In late May, two dozen professionals with an interest in Oregon’s ocean gathered in a Corvallis meeting room to bridge some gaps.
They came representing organizations as diverse as Oregon Department of State Lands, the Surfrider Foundation, the National Oceanic and Atmospheric Administration, coastal county planning departments and regional universities. Some were land use decision makers while others came from a marine-related research background, with stores of data waiting for them back in the lab.
The goal of the day was simple: Connect decision makers with scientists and get them talking about ways that research can inform policy and that policy can inform future research.
The conference convened by Portland State University and funded by the Oregon Sea Grant, was part of the Information Needs Assessment for Coastal and Marine Management and Policy in the Pacific Northwest Project.
Prior to the gathering, Kaity Goldsmith, PSU Masters of Environmental Management candidate and Oregon Sea Grant Scholar, spent weeks interviewing scientists and decision makers, working to identify key needs and disconnects.

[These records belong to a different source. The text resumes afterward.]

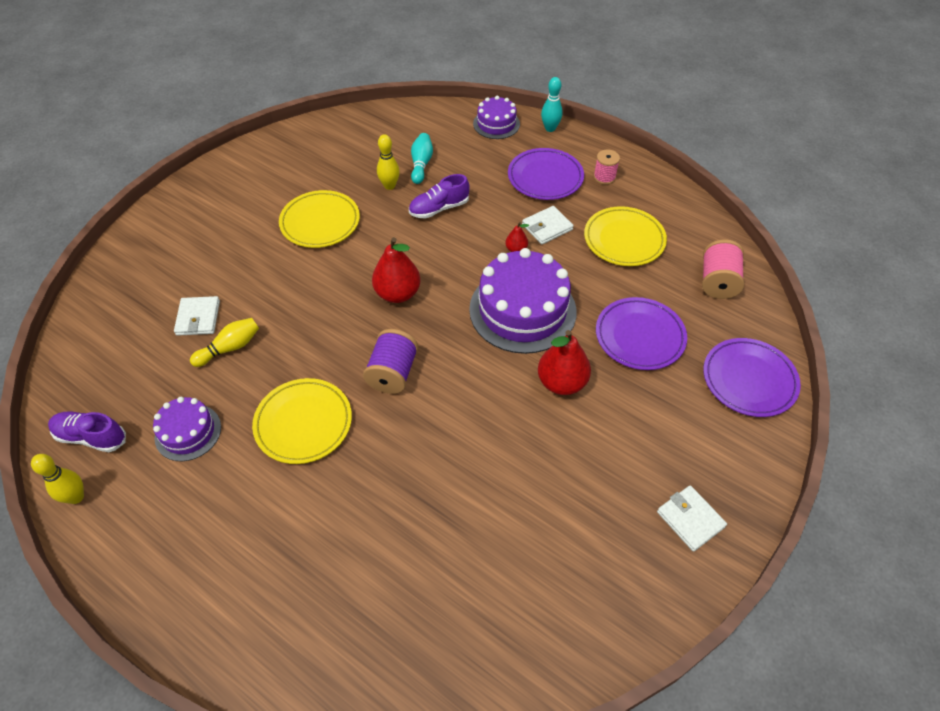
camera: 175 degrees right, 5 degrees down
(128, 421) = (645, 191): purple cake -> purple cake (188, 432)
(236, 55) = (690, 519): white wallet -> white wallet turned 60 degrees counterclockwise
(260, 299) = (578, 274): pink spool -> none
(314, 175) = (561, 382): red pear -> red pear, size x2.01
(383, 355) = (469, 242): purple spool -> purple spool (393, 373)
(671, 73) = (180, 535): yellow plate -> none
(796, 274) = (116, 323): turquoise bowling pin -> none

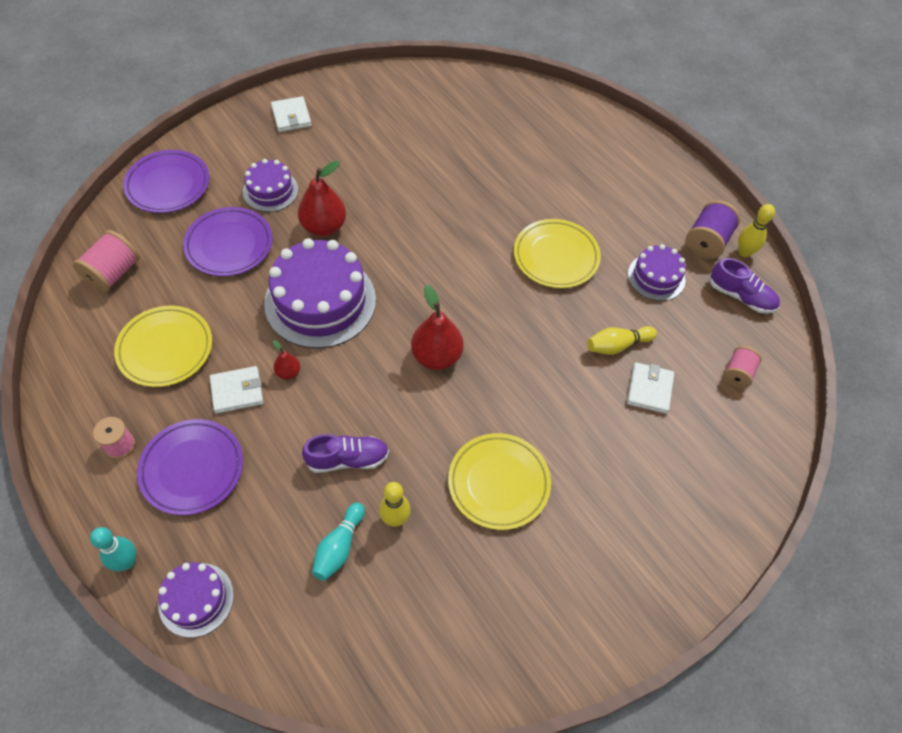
camera: 165 degrees left, 5 degrees up
(110, 354) = (737, 374): none -> pink spool
(393, 373) = (467, 276): purple spool -> purple spool (707, 242)
(642, 406) = (270, 191): none -> purple cake

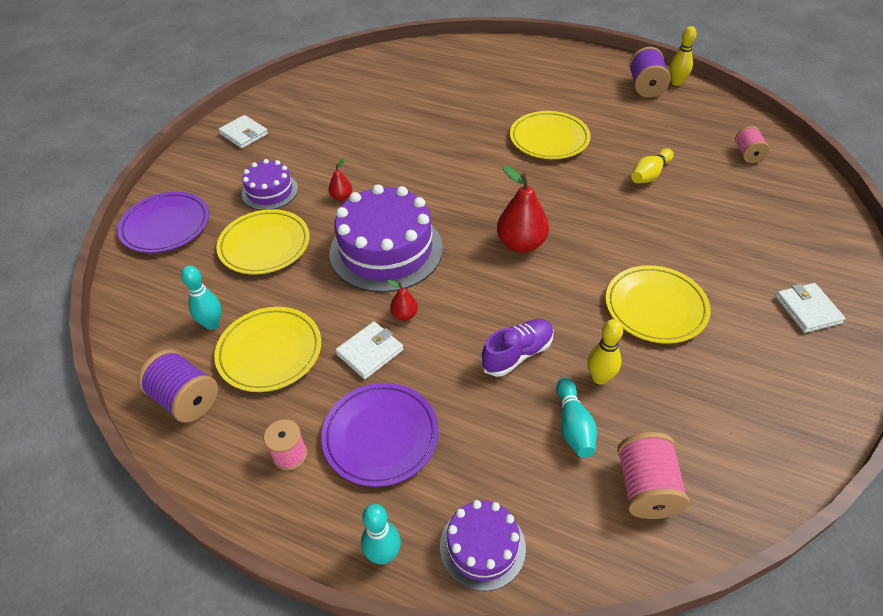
camera: 25 degrees left, 10 degrees down
(81, 356) = (186, 399): none -> purple spool
(113, 273) = (165, 316): pink spool -> pink spool (646, 488)
(142, 299) = (212, 324): none -> turquoise bowling pin
(229, 245) = (264, 245): purple plate -> yellow plate
(324, 227) = (341, 197): red pear -> red pear, size x0.50
(649, 389) = (700, 191): white wallet -> white wallet (807, 310)
(656, 277) = (633, 121): purple cake -> none
(741, 296) = (701, 109): purple shoe -> none

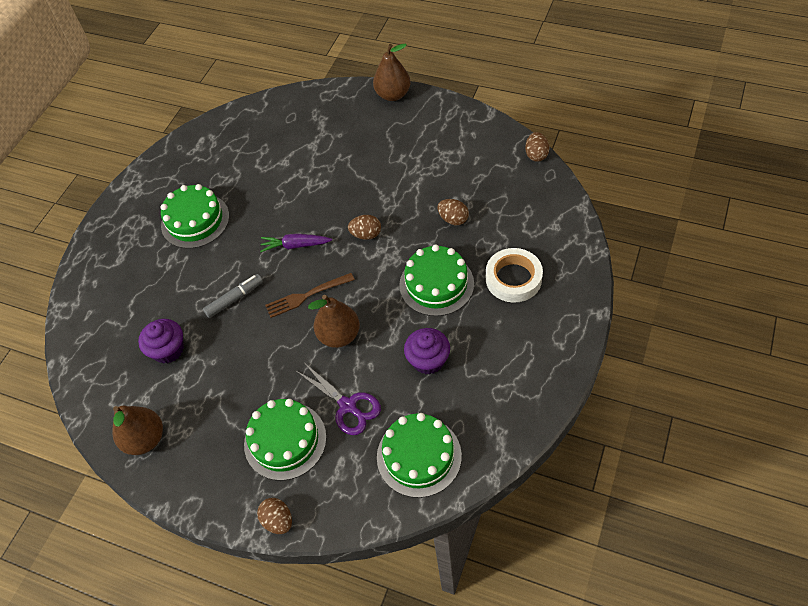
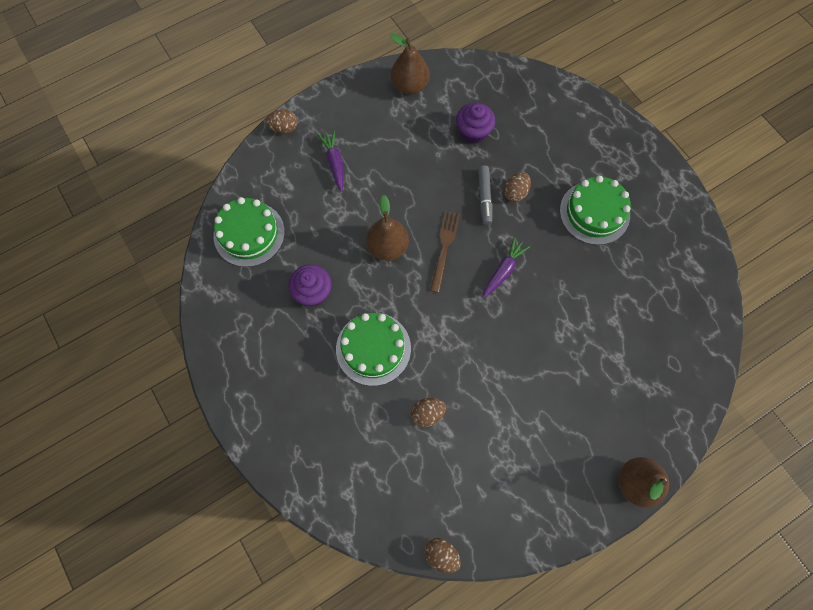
camera: 120 degrees right, 15 degrees up
(285, 440) = (334, 163): green cake -> purple carrot
(348, 406) = (325, 215): purple scissors -> none
(366, 234) = (470, 331): brown egg -> brown egg (515, 192)
(513, 279) = (326, 412): white tape -> none

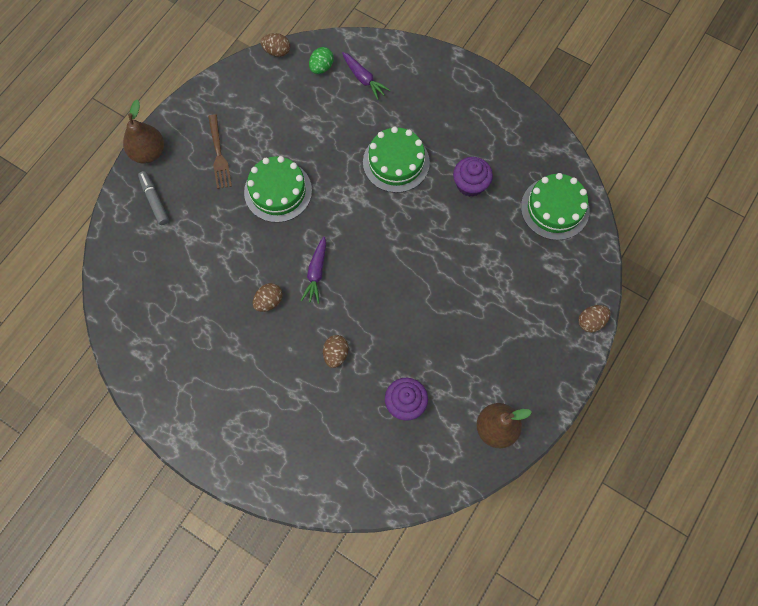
camera: 155 degrees right, 0 degrees up
(334, 163) = (521, 307): purple carrot -> purple carrot (363, 79)
(388, 247) = (428, 249): brown pear -> none
(398, 505) = (321, 67): none -> green egg
(427, 413) = (329, 134): brown egg -> brown egg (269, 301)
(444, 248) = (378, 270): brown fork -> brown fork (219, 154)
(484, 197) = (363, 336): grey marker -> grey marker (154, 200)
(594, 212) = (252, 367): green cake -> green cake (278, 191)

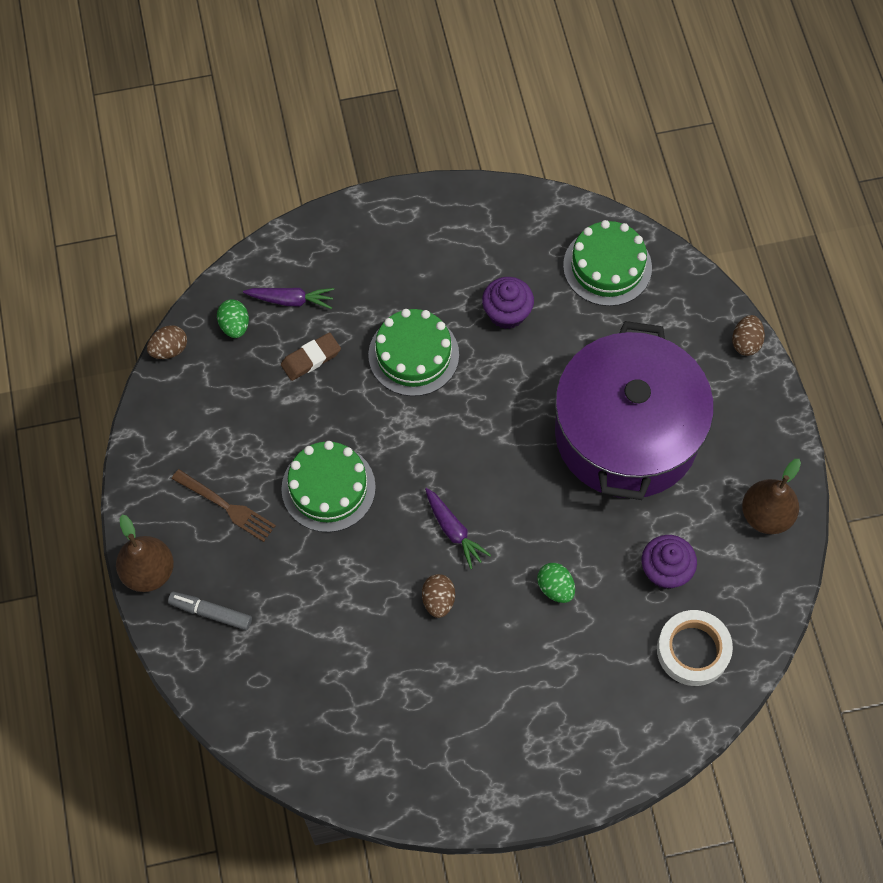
camera: 45 degrees left, 5 degrees down
(336, 354) = (555, 588): brown egg -> green egg
(341, 117) = (311, 358): none -> brown eraser
(372, 461) = (693, 650): none -> white tape
(465, 308) = (626, 433): none -> purple pot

What she found was that those making policy-related decisions wanted scientific research to inform the calls they were making and that scientists were eager to see their work used for the public good. What was keeping the two groups apart was often a language barrier.
“Nothing can replace the kind of interaction you get when you put people in a room together,” Goldsmith said. “This workshop was really the means to begin bridging the language gap between science and decision making.”
One of the challenges that came up was how both groups defined ecosystem services—the benefits that nature provides to society. Raising the profile of ecosystem services and what they mean to urban and rural areas is a key focus of research at Portland State.
“We’re committed to educating next-generation environmental leaders to be fluent in the language of ecosystem services,” said Elise Granek, professor of Environmental Science and Management.
Goldsmith is one of those future leaders. In interviewing conference participants in advance of the workshop, she quickly realized that even though the two groups were using different words to describe ecosystem services along the Oregon Coast, they were essentially talking about the same benefits.
One of the ways the workshop sought to bridge the gap was by providing a forum for three-minute mini-presentations by participants and a one-hour “speed dating” session that required interaction between policy and research sectors.
“The conversations were very vibrant,” said Sarah Kolesar, research program leader for Oregon Sea Grant. “One of the highlights was the diverse audience that Kaity was able to bring around the table.”
Kolesar said that the Oregon Sea Grant program is interested in providing opportunities for these two groups to keep talking, through future events such as an upcoming public coastal conference in Florence, Ore. She also hopes to see similar efforts replicated in Washington and California.